Mumbai: RBI Governor Shaktikanta Das said on Thursday that the food inflation cannot be overlooked considering its high share in the consumption segment, The Indian Express reported.
Mooting this point, Shaktikanta Das was differing from Chief Economic Advisor V Anantha Nageswaran, author of Economic Survey for 2023-24, who in it suggested excluding food prices from ‘headline inflation’.
“First and foremost is the fact that our target is the headline inflation wherein food inflation has a weight of about 46 per cent. The public at large understands inflation more in terms of food inflation than the other components of headline inflation.” Das was quoted as saying.
Governor Das further said that “With the high share of food in the consumption basket, food inflation pressures cannot be ignored.”
The remark came after the RBI’s Monetary Policy Committee (MPC) has kept the Repo rate unchanged at 6.5 per cent for the ninth consecutive time, even as the “persisting high food inflation” continued to be a risk, according to the report.
Meanwhile, the Central bank put the 2024-25 retail inflation projection at 4.5 per cent while the gross domestic product (GDP) growth at 7.2 per cent.
Food inflation contributed to above 75 percent of headline inflation in May and June, thanks to its weight of around 46 per cent in the consumer price index (CPI) basket.
Obviously considering this point Governor Das said: “Therefore, we cannot and should not become complacent merely because core inflation has fallen considerably.”
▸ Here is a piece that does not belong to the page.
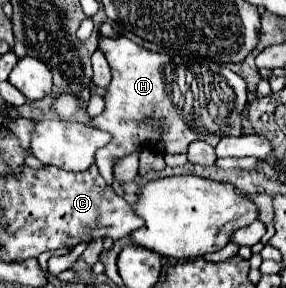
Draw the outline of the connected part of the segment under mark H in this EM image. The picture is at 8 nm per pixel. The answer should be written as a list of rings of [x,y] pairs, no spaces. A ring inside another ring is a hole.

Announcing the monetary policy, Das reportedly pointed out: “The MPC judged that it is important for monetary policy to stay the course while maintaining a close vigil on the inflation trajectory and the risks thereof. Resilient and steady growth in GDP enables monetary policy to focus unambiguously on inflation. It must continue to be disinflationary and resolute in its commitment to aligning inflation to the target of 4 per cent on a durable basis.”
When his views on excluding food from retail inflation were sought, Das said: “I don’t have any personal view. These all are institutional views. The NSO (National Statistical Office) survey is on and depending on the data, a decision will be taken at the appropriate time between the government and the Reserve Bank.”